Dados da Secretaria de Segurança Pública mostram número de vítimas entre março de 2015 e fevereiro de 2023

BRASÍLIA | Karla Beatryz*, do R7, em Brasília

Fernanda Letícia, 27 anos; Jeane Sena, 42 anos; Ana Carolina, 25 anos; Natália Francelino, 21 anos. Essas são algumas das 159 mulheres que perderam a vida em casos de feminicídio no Distrito Federal desde 9 de março de 2015, quando a lei que tornou crime esse tipo de homícidio entrou em vigor. Todas elas tinham planos, trajetórias e sonhos que foram interrompidos apenas pelo fato de serem mulheres. Os dados jogam luz sobre a falta de investimento em políticas públicas voltadas à prevenção da violência doméstica e à proteção de mulheres.

O feminicídio, crime hediondo ligado à violência de gênero, é a qualificação do homicídio como “o assassinato de uma mulher cometido por razões da condição do sexo feminino”. Os crimes são cometidos em situação de violência doméstica, familiar ou por alguma razão de menosprezo ou discriminação da condição de ser mulher.
Conforme levantamento da Secretaria de Segurança Pública do Distrito Federal, foram registrados 193 casos como feminicídio consumado, entre março de 2015 e fevereiro de 2023. Dentre esses, 36 foram desconsiderados por decisões judiciais e 157 foram mantidos, havendo dois casos com duas vítimas.
Apesar da inclusão da lei, o número de vítimas continuou subindo e alguns crimes ainda estão sem resposta.
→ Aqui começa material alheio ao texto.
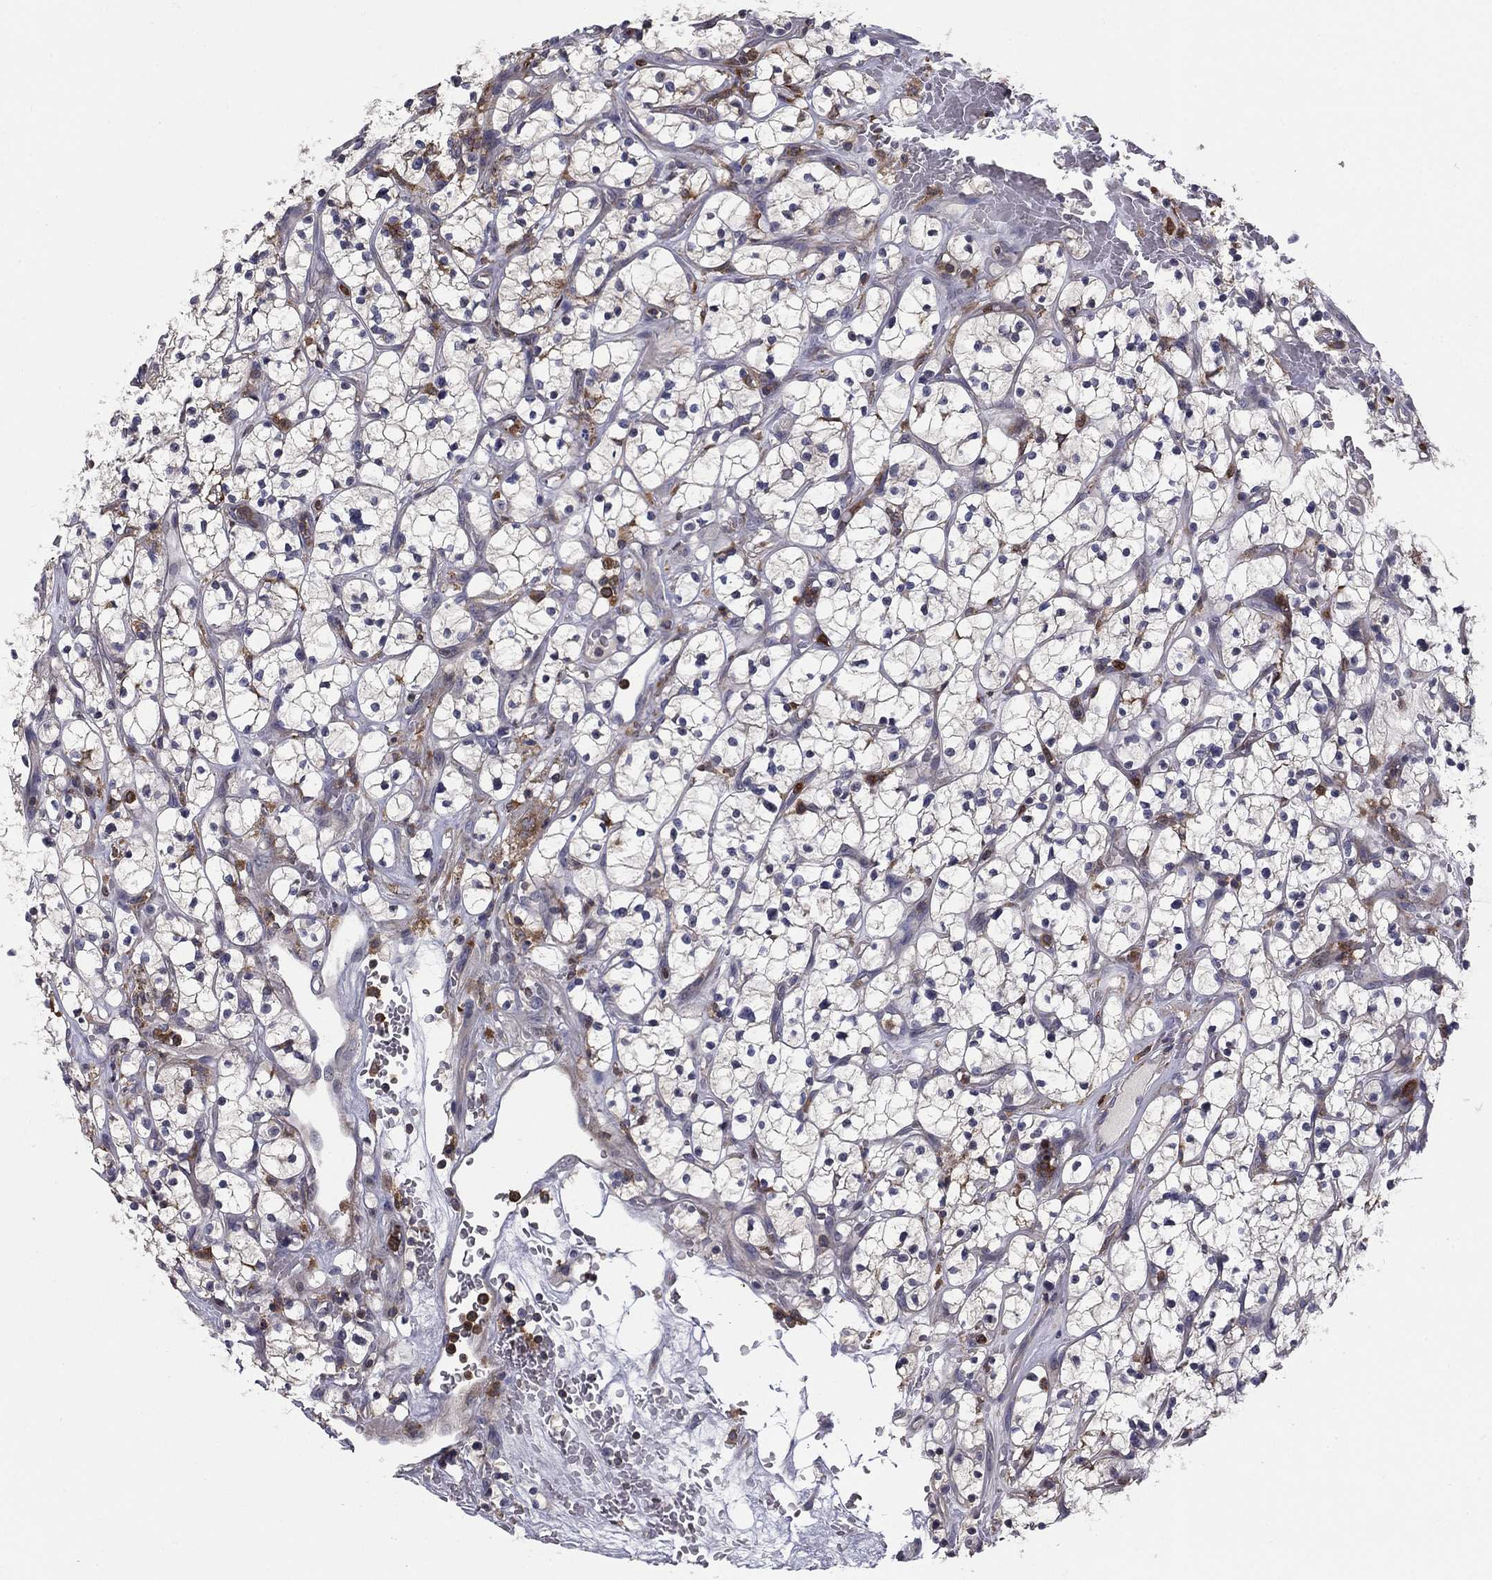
{"staining": {"intensity": "negative", "quantity": "none", "location": "none"}, "tissue": "renal cancer", "cell_type": "Tumor cells", "image_type": "cancer", "snomed": [{"axis": "morphology", "description": "Adenocarcinoma, NOS"}, {"axis": "topography", "description": "Kidney"}], "caption": "High power microscopy photomicrograph of an immunohistochemistry (IHC) histopathology image of renal cancer, revealing no significant staining in tumor cells.", "gene": "PLCB2", "patient": {"sex": "female", "age": 64}}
É o caso de Talita Moreira, de 18 anos. A jovem trabalhava como técnica de enfermagem, na Asa Norte, quando foi abordada durante o percurso para o trabalho, em 26 de fevereiro de 2017, e foi morta de forma brutal.

A família relata que Talita costumava sair cedo para trabalhar, mas naquele dia não conseguiu chegar no ponto de ônibus. No dia seguinte, em 27 de fevereiro de 2017, a Polícia Militar encontrou um corpo em Samambaia (DF), que foi confirmado como o da vítima. A mãe de Talita, Magali Souza, conta que o laudo do Instituto Médico Legal (IML) mostrava que a garota apanhou e foi torturada antes de ser assassinada. Ela apresentava vários ossos quebrados, afundamento do crânio e foi degolada, segundo o IML.
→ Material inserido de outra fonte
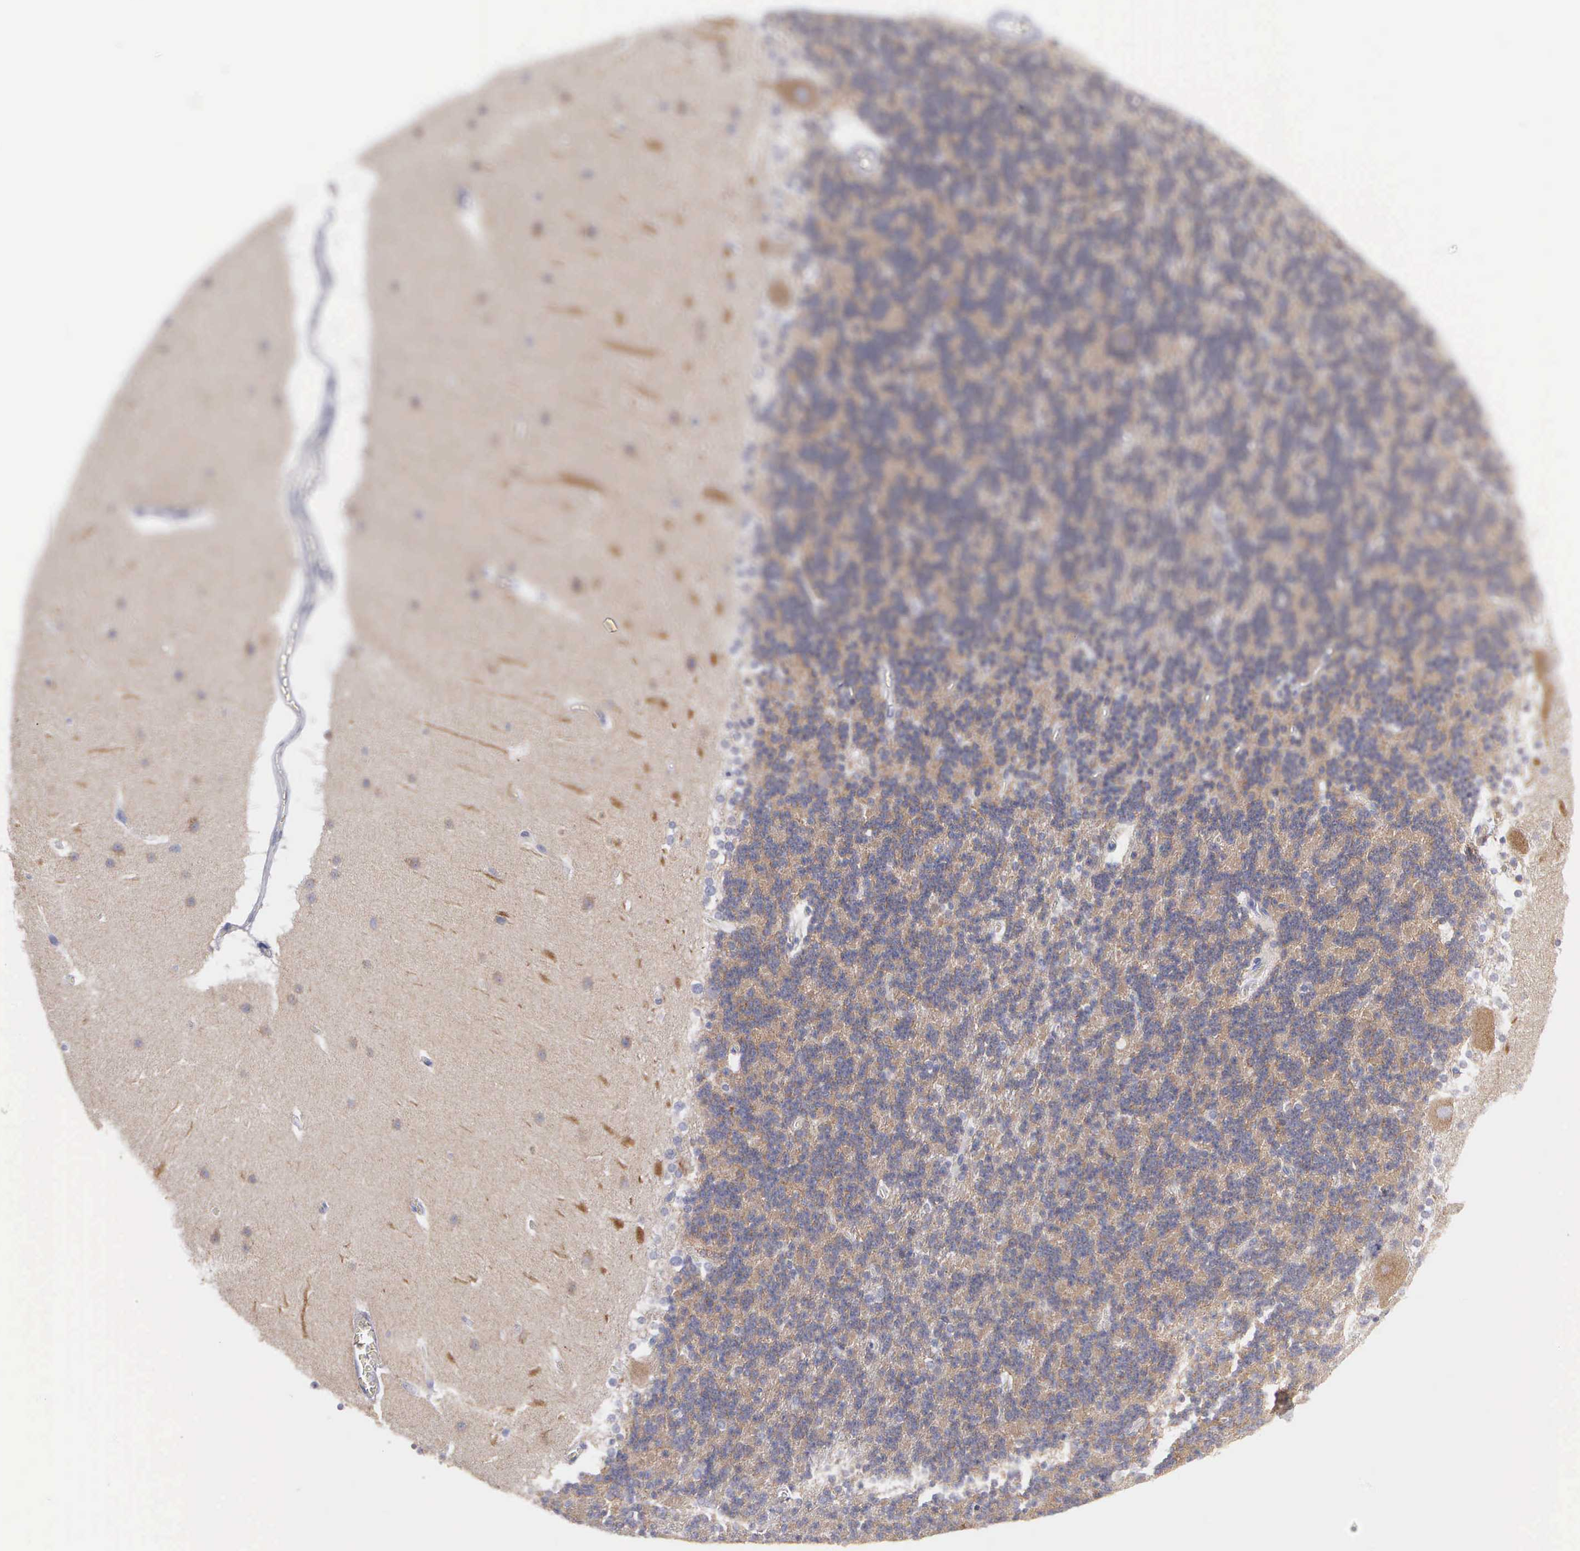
{"staining": {"intensity": "moderate", "quantity": ">75%", "location": "cytoplasmic/membranous"}, "tissue": "cerebellum", "cell_type": "Cells in granular layer", "image_type": "normal", "snomed": [{"axis": "morphology", "description": "Normal tissue, NOS"}, {"axis": "topography", "description": "Cerebellum"}], "caption": "Immunohistochemistry (IHC) staining of unremarkable cerebellum, which shows medium levels of moderate cytoplasmic/membranous expression in about >75% of cells in granular layer indicating moderate cytoplasmic/membranous protein expression. The staining was performed using DAB (3,3'-diaminobenzidine) (brown) for protein detection and nuclei were counterstained in hematoxylin (blue).", "gene": "CEP170B", "patient": {"sex": "female", "age": 19}}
Para a família, o principal suspeito é o ex-namorado da vítima. A mãe conta que os dois tinham um relacionamento conturbado e haviam se separado pouco tempo antes do crime. Segundo ela, o jovem não aceitava o fim do relacionamento. Seis anos depois o feminicídio continua sem respostas, sendo investigado pela Polícia Civil e pelo Ministério Público de Samambaia.

Leia também: Oito mulheres são agredidas por dia no Distrito Federal

Os números do levantamento mostram que 84% das mulheres tinham uma relação íntima de afeto com o autor e foram mortas por ex-maridos, ex-namorados, ou pelo atual parceiro e 7,5% das vítimas têm relação familiar com seu assassino. A advogada especialista em direito penal Jéssica Marques explica que quando o companheiro demonstra comportamentos abusivos e agressivos, ele se torna um risco em potencial.

"Essas situações começam em casos de violência doméstica, moral, psicológica, financeira, sexual, ou seja, aquele agressor, que está dentro de uma relação, faz constantes violências psicológicas e ameaças contra a mulher e eventualmente violência física. Isso, a depender de um estopim, como uma briga, pode acabar causando um futuro feminicídio", explica.

A advogada afirma que é importante que a mulher se resguarde e perceba qual a conduta do seu parceiro ou de outra pessoa que está em convivência com ela. “Para evitar esse tipo de situação, ela pode se afastar, ou pedir ajuda das proteções previstas dentro da Lei Maria da Penha, para que consiga se assegurar de qualquer tipo de violência."

Feminicídio em números

O balanço da Secretaria de Segurança Pública revela que 64% dos casos de feminicídio registrados entre março de 2015 e fevereiro de 2023 foram motivados por ciúmes ou sentimento de pose e 75% das mulheres morreram dentro da própria casa. Das 159 vítimas, 71% não registraram nenhum boletim de ocorrência contra o agressor, na esperança que o companheiro não cometesse outro ato de violência. 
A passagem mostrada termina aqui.